Rewrite the rows below as a JSON list of strings, one string per line, leaving out blank lines.
—————
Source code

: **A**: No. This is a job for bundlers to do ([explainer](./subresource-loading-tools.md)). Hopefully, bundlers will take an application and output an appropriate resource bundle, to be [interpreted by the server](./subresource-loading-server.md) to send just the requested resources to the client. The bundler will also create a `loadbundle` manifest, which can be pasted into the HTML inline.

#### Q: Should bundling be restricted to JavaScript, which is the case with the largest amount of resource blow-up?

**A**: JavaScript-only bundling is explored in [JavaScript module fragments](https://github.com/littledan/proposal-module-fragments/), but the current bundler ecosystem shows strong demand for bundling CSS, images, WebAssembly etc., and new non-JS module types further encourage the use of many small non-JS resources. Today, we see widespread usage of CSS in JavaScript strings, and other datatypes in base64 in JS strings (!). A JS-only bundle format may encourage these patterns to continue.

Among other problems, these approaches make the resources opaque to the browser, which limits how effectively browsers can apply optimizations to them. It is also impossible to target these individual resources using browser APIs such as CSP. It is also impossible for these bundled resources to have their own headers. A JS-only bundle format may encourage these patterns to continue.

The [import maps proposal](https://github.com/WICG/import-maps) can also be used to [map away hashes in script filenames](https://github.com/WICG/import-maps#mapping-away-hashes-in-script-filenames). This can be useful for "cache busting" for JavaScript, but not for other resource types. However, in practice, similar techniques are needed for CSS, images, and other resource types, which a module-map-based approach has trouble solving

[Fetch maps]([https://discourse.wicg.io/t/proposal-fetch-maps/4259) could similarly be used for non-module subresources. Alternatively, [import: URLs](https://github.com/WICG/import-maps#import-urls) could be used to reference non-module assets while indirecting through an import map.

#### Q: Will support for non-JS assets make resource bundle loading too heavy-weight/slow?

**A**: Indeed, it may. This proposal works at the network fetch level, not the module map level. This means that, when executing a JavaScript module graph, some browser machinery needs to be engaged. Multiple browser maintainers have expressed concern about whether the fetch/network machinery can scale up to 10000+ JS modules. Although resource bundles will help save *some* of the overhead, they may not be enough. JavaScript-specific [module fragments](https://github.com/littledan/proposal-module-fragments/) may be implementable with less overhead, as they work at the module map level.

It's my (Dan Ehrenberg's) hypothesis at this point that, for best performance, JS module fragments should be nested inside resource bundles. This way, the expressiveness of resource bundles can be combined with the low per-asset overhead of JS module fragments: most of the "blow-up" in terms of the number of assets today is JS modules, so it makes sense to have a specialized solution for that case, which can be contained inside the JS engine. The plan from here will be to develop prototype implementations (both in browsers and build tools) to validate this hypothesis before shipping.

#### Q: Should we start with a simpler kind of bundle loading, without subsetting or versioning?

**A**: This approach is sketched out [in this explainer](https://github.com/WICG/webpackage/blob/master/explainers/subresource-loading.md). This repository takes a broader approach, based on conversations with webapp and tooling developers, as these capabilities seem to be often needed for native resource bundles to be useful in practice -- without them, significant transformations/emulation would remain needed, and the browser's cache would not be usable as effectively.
—————
Task answer:
[
  "Source code",
  ": **A**: No. This is a job for bundlers to do ([explainer](./subresource-loading-tools.md)). Hopefully, bundlers will take an application and output an appropriate resource bundle, to be [interpreted by the server](./subresource-loading-server.md) to send just the requested resources to the client. The bundler will also create a `loadbundle` manifest, which can be pasted into the HTML inline.",
  "#### Q: Should bundling be restricted to JavaScript, which is the case with the largest amount of resource blow-up?",
  "**A**: JavaScript-only bundling is explored in [JavaScript module fragments](https://github.com/littledan/proposal-module-fragments/), but the current bundler ecosystem shows strong demand for bundling CSS, images, WebAssembly etc., and new non-JS module types further encourage the use of many small non-JS resources. Today, we see widespread usage of CSS in JavaScript strings, and other datatypes in base64 in JS strings (!). A JS-only bundle format may encourage these patterns to continue.",
  "Among other problems, these approaches make the resources opaque to the browser, which limits how effectively browsers can apply optimizations to them. It is also impossible to target these individual resources using browser APIs such as CSP. It is also impossible for these bundled resources to have their own headers. A JS-only bundle format may encourage these patterns to continue.",
  "The [import maps proposal](https://github.com/WICG/import-maps) can also be used to [map away hashes in script filenames](https://github.com/WICG/import-maps#mapping-away-hashes-in-script-filenames). This can be useful for \"cache busting\" for JavaScript, but not for other resource types. However, in practice, similar techniques are needed for CSS, images, and other resource types, which a module-map-based approach has trouble solving",
  "[Fetch maps]([https://discourse.wicg.io/t/proposal-fetch-maps/4259) could similarly be used for non-module subresources. Alternatively, [import: URLs](https://github.com/WICG/import-maps#import-urls) could be used to reference non-module assets while indirecting through an import map.",
  "#### Q: Will support for non-JS assets make resource bundle loading too heavy-weight/slow?",
  "**A**: Indeed, it may. This proposal works at the network fetch level, not the module map level. This means that, when executing a JavaScript module graph, some browser machinery needs to be engaged. Multiple browser maintainers have expressed concern about whether the fetch/network machinery can scale up to 10000+ JS modules. Although resource bundles will help save *some* of the overhead, they may not be enough. JavaScript-specific [module fragments](https://github.com/littledan/proposal-module-fragments/) may be implementable with less overhead, as they work at the module map level.",
  "It's my (Dan Ehrenberg's) hypothesis at this point that, for best performance, JS module fragments should be nested inside resource bundles. This way, the expressiveness of resource bundles can be combined with the low per-asset overhead of JS module fragments: most of the \"blow-up\" in terms of the number of assets today is JS modules, so it makes sense to have a specialized solution for that case, which can be contained inside the JS engine. The plan from here will be to develop prototype implementations (both in browsers and build tools) to validate this hypothesis before shipping.",
  "#### Q: Should we start with a simpler kind of bundle loading, without subsetting or versioning?",
  "**A**: This approach is sketched out [in this explainer](https://github.com/WICG/webpackage/blob/master/explainers/subresource-loading.md). This repository takes a broader approach, based on conversations with webapp and tooling developers, as these capabilities seem to be often needed for native resource bundles to be useful in practice -- without them, significant transformations/emulation would remain needed, and the browser's cache would not be usable as effectively."
]